#### [Task brief]
Retype, without any change, the line that contains "min-height: 28px;" and every line that follows it to the end of the entries, and nothing else.

#### [Provided material]
━━━━

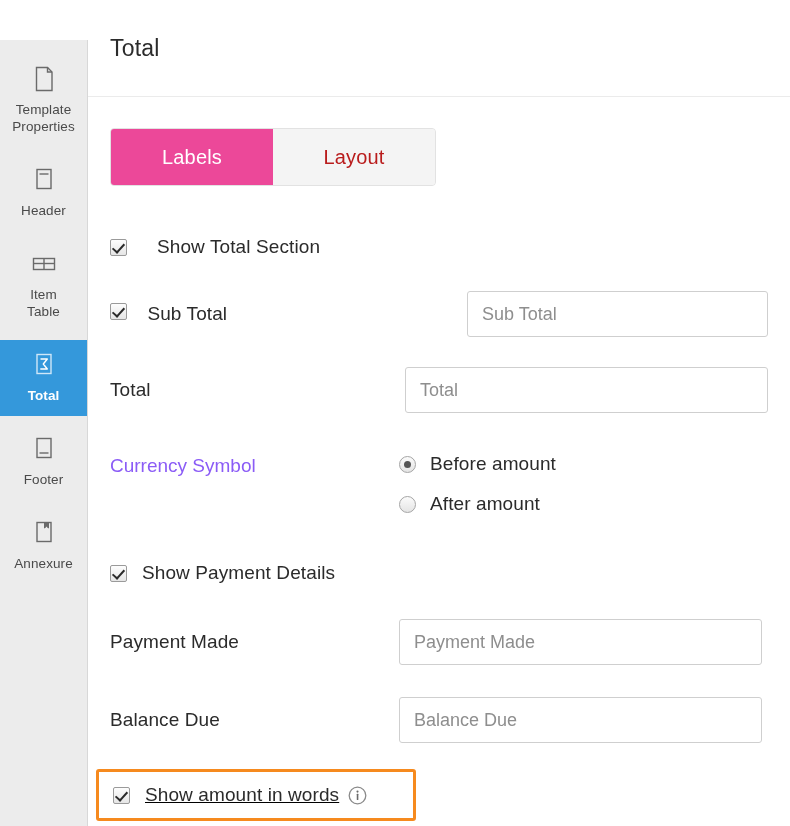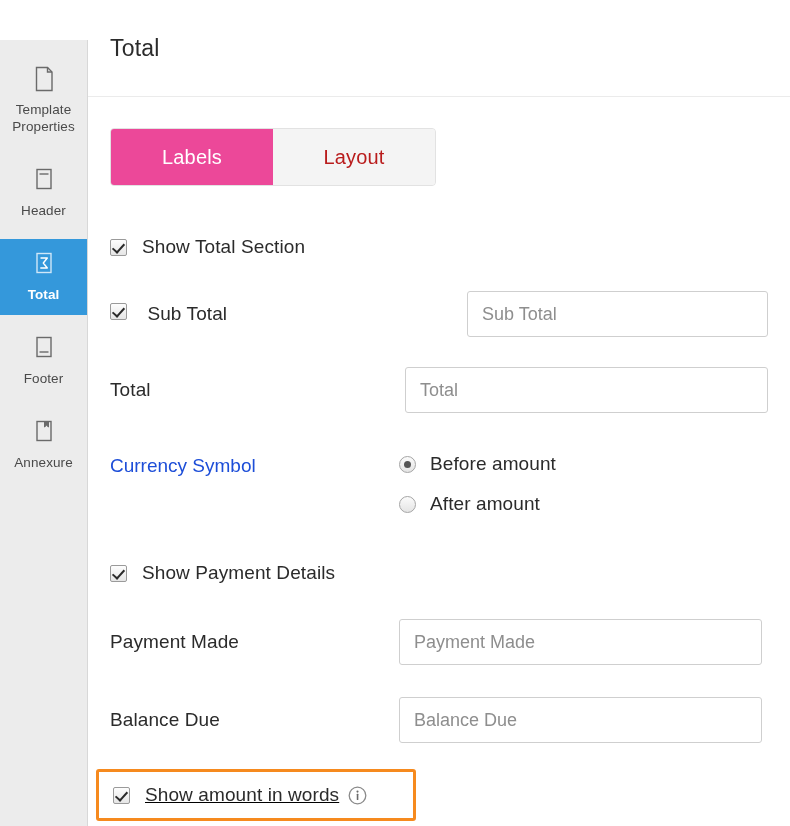--- a/index.html
+++ b/index.html
@@ -125,7 +125,7 @@
     align-items: center;
     min-height: 28px;
   }
-  .row-check { margin-top: 47px; }
+  .row-check { margin-top: 47px; gap: 15px; }
   .row-field { margin-top: 30px; justify-content: space-between; }
   .row-radio { margin-top: 40px; align-items: flex-start; }
   .row-check2 { margin-top: 44px; }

━━━━

#### [Worked solution]
     min-height: 28px;
   }
-  .row-check { margin-top: 47px; }
+  .row-check { margin-top: 47px; gap: 15px; }
   .row-field { margin-top: 30px; justify-content: space-between; }
   .row-radio { margin-top: 40px; align-items: flex-start; }
   .row-check2 { margin-top: 44px; }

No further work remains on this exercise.